Un primer desafío era la expansión de varios
grupos y movimientos de fieles que, a pesar de
estar impulsados por un legítimo deseo de
auténtica vida cristiana, se situaban a menudo
fuera de la comunión eclesial. Estaban en
profunda oposición a la Iglesia rica y hermosa
que se había desarrollado precisamente con el
florecimiento del monaquismo. En recientes
catequesis hablé de la comunidad monástica de
Cluny, que había atraído a numerosos jóvenes y,
por tanto, fuerzas vitales, como también bienes
y riquezas. Así se había desarrollado,
lógicamente, en un primer momento, una Iglesia
rica en propiedades y también inmóvil. Contra
esta Iglesia se contrapuso la idea de que Cristo
vino a la tierra pobre y que la verdadera
Iglesia debería ser precisamente la Iglesia de
los pobres; así el deseo de una verdadera
autenticidad cristiana se opuso a la realidad de
la Iglesia empírica. Se trata de los movimientos
llamados "pauperísticos" de la Edad Media, los
cuales criticaban ásperamente el modo de vivir
de los sacerdotes y de los monjes de aquel
tiempo, acusados de haber traicionado el
Evangelio y de no practicar la pobreza como los
primeros cristianos, y estos movimientos
contrapusieron al ministerio de los obispos una
auténtica "jerarquía paralela". Además, para
justificar sus propias opciones, difundieron
doctrinas incompatibles con la fe católica. Por
ejemplo, el movimiento de los cátaros o
albigenses volvió a proponer antiguas herejías,
como la devaluación y el desprecio del mundo
material -la oposición contra la riqueza se
convierte rápidamente en oposición contra la
realidad material en cuanto tal-, la negación de
la voluntad libre y después el dualismo, la
existencia de un segundo principio del mal
equiparado a Dios. Estos movimientos tuvieron
éxito, especialmente en Francia y en Italia, no
sólo por su sólida organización, sino también
porque denunciaban un desorden real en la
Iglesia, causado por el comportamiento poco
ejemplar de varios
representantes del clero.

▶ LISTADO DE DATOS

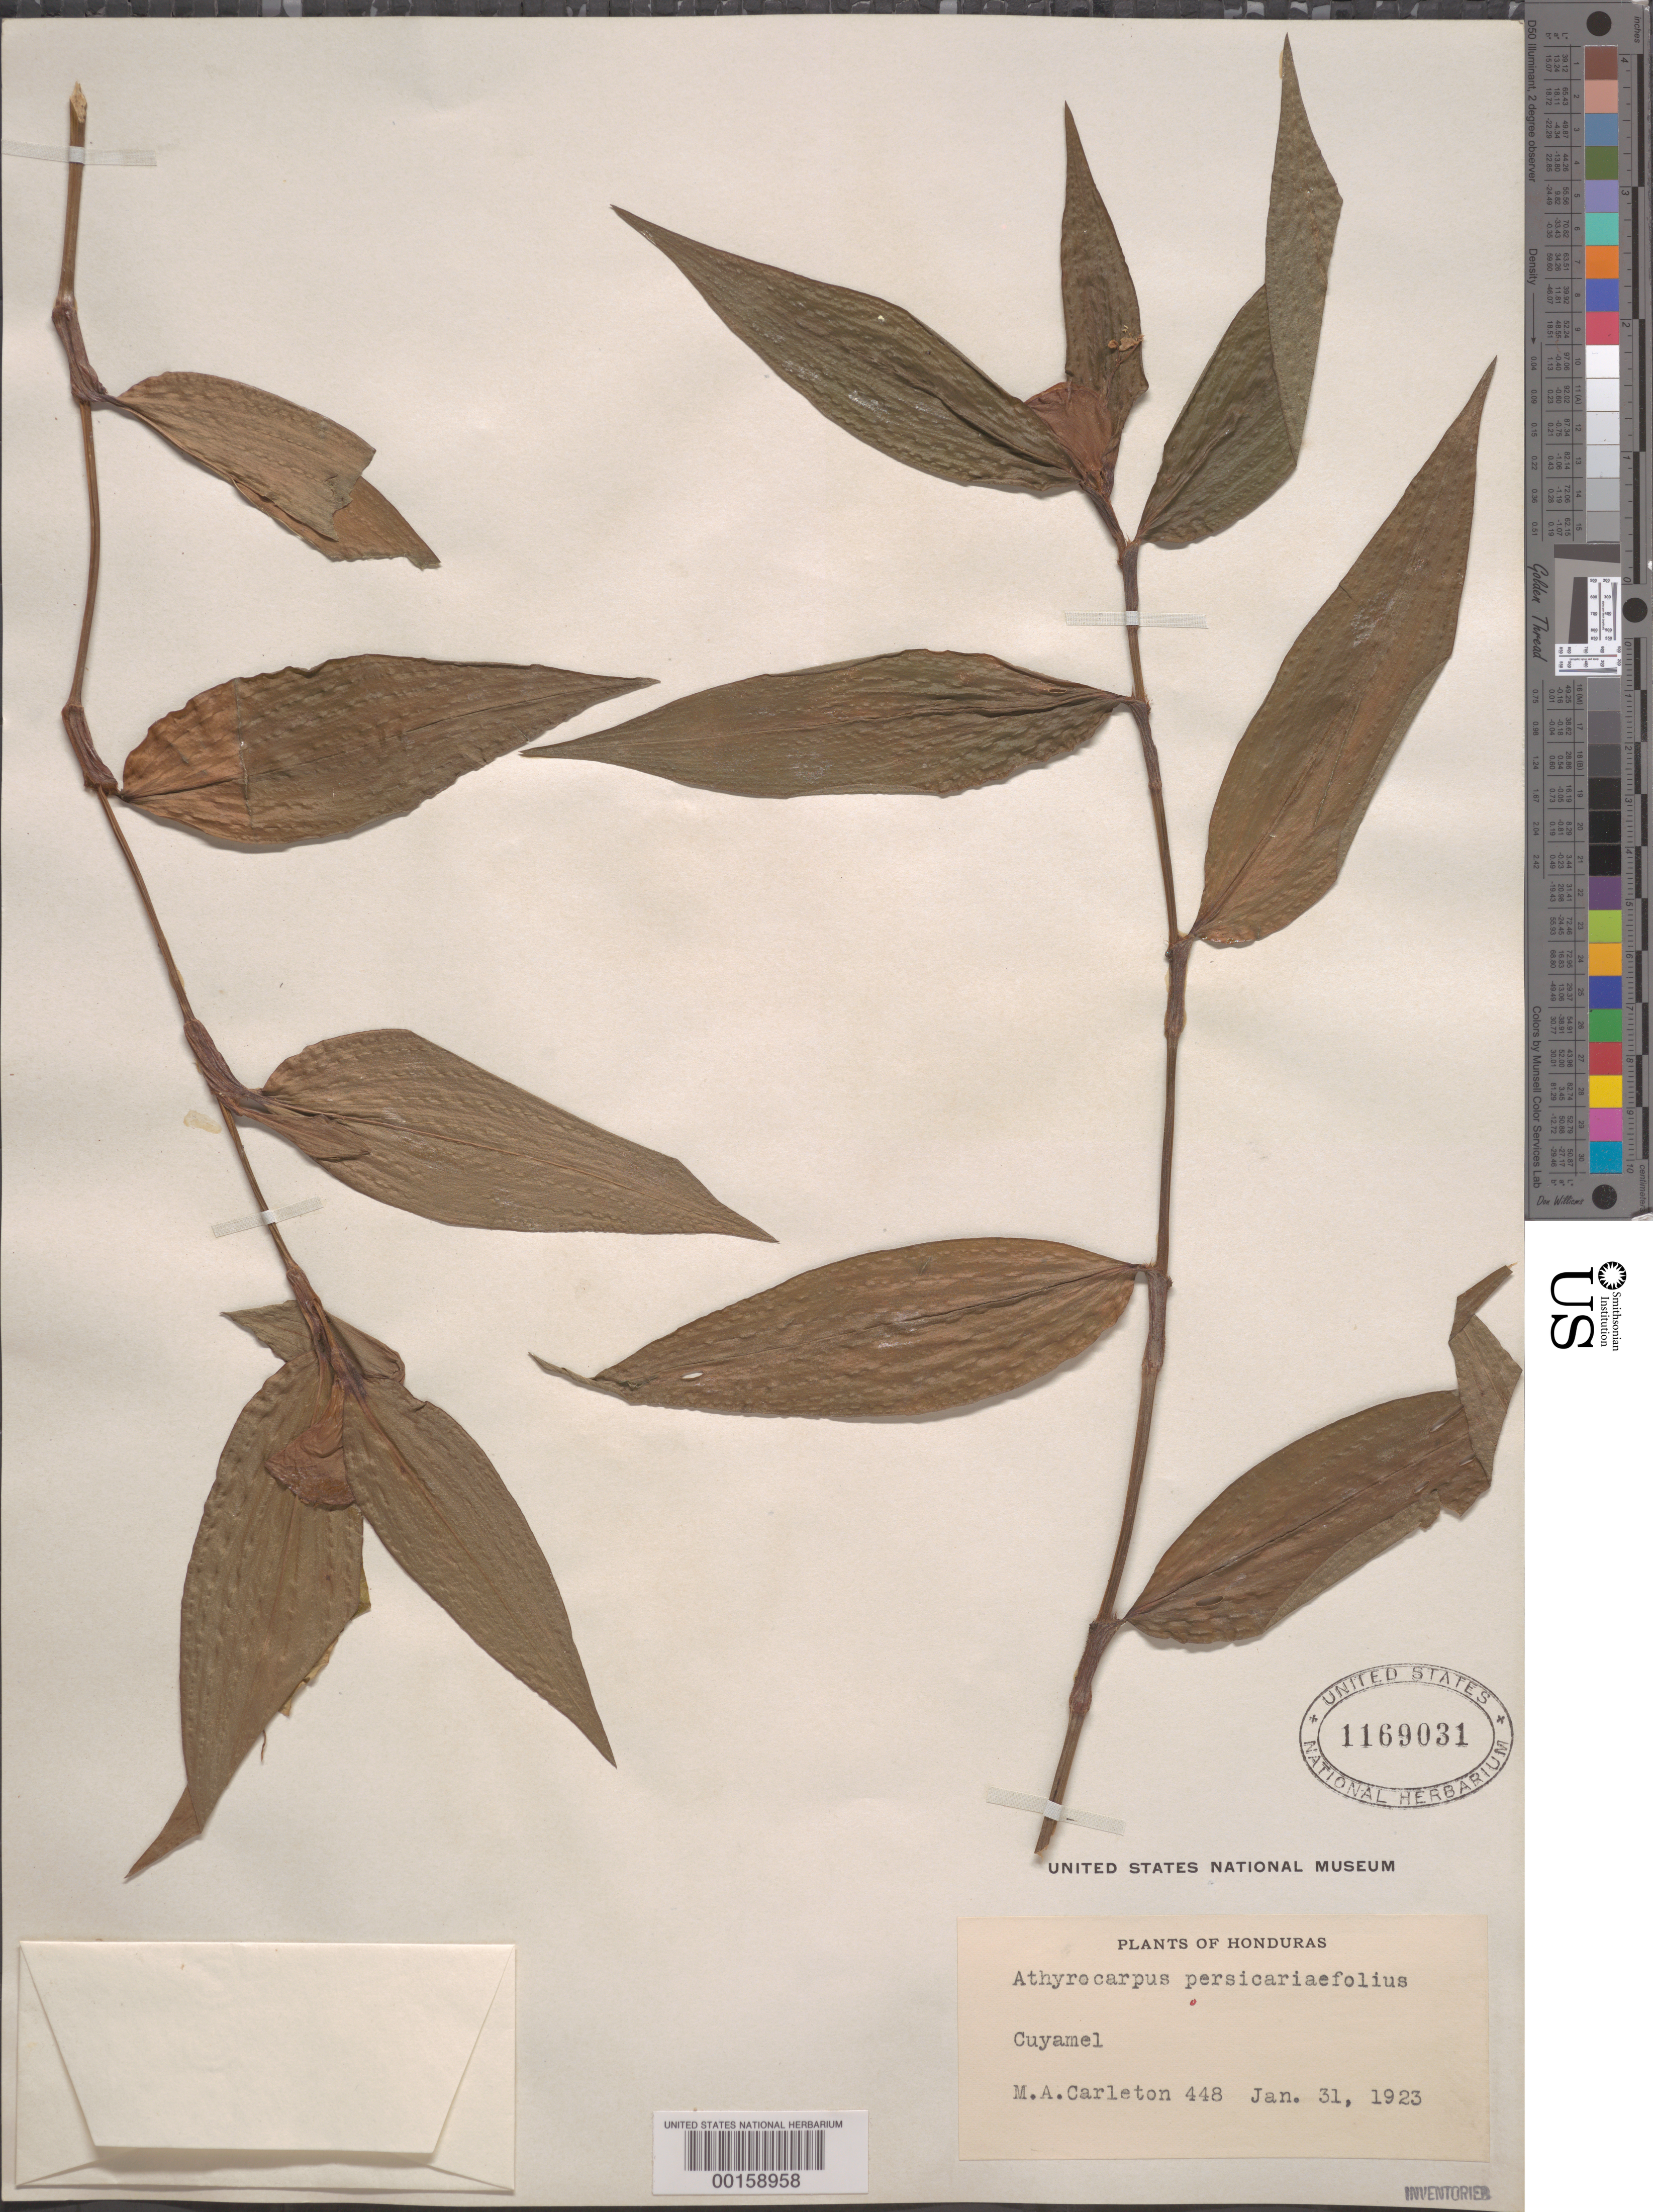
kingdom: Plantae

---

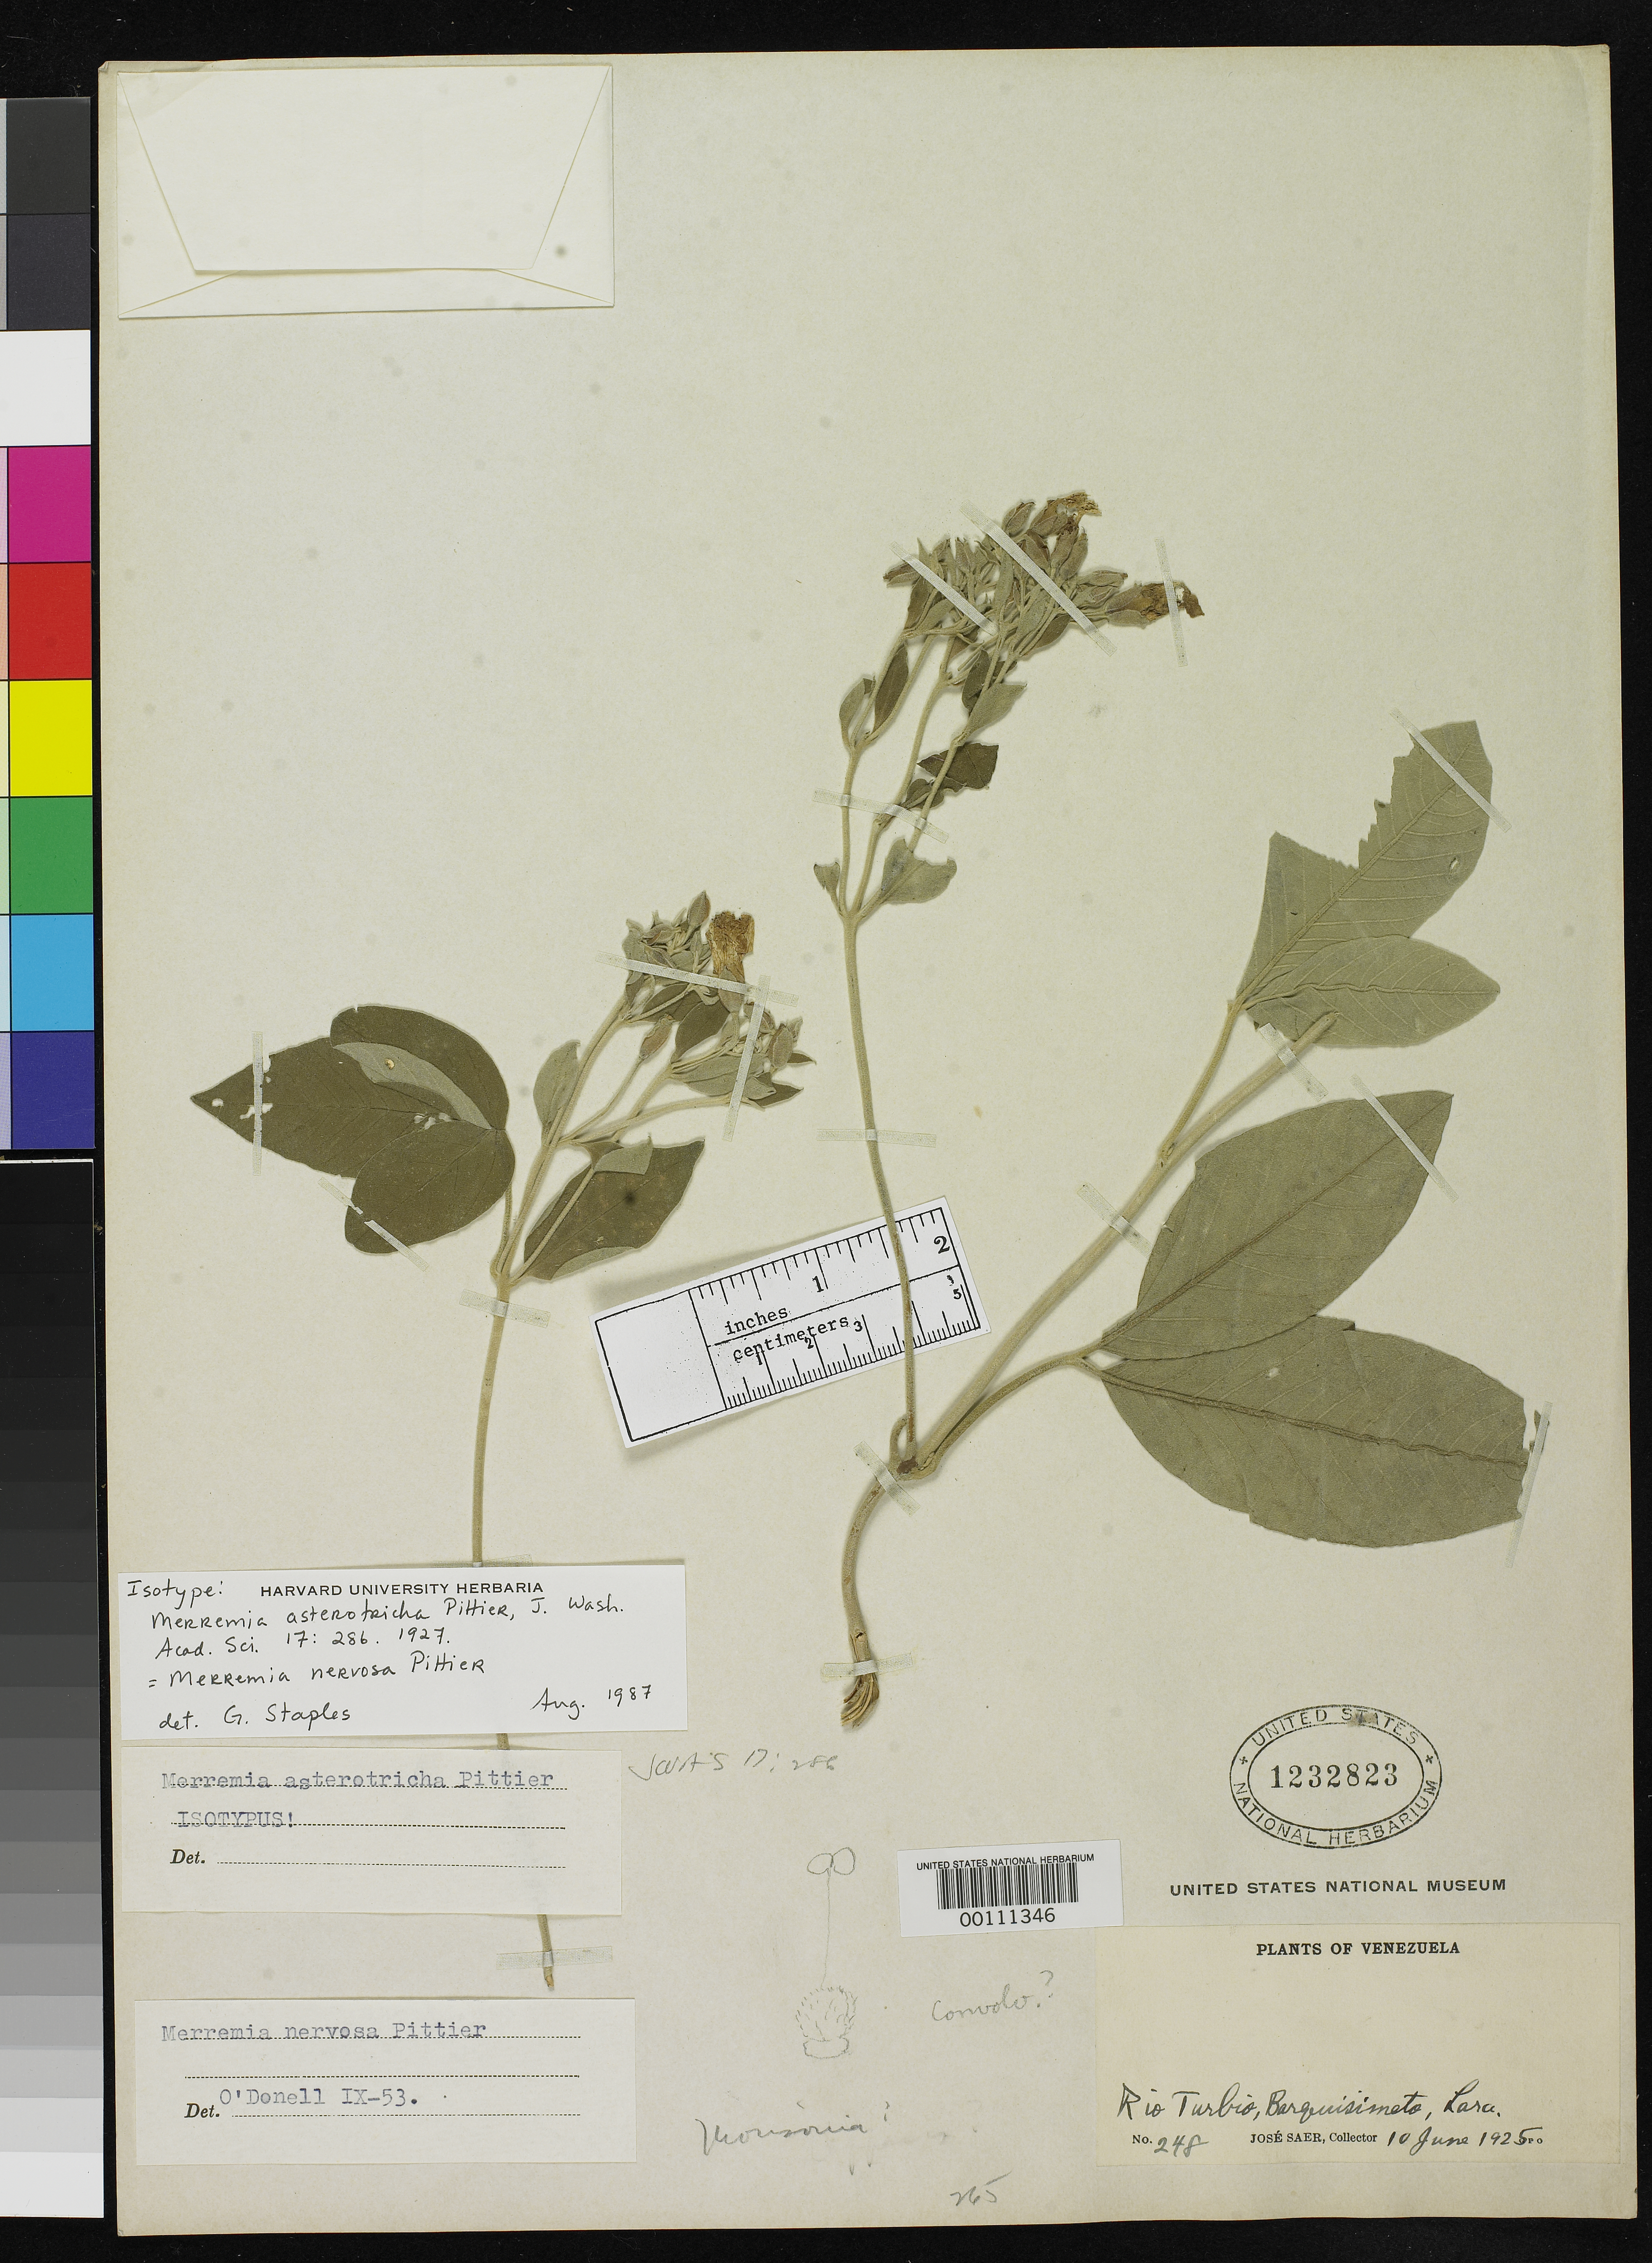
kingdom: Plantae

▶ OBJETIVO DE LA TAREA
Según el texto proporcionado, ¿en qué países tuvieron éxito especialmente los movimientos pauperísticos? El listado procede de una fuente distinta a la del texto proporcionado.

▶ RESPUESTA DESARROLLADA
En Francia y en Italia.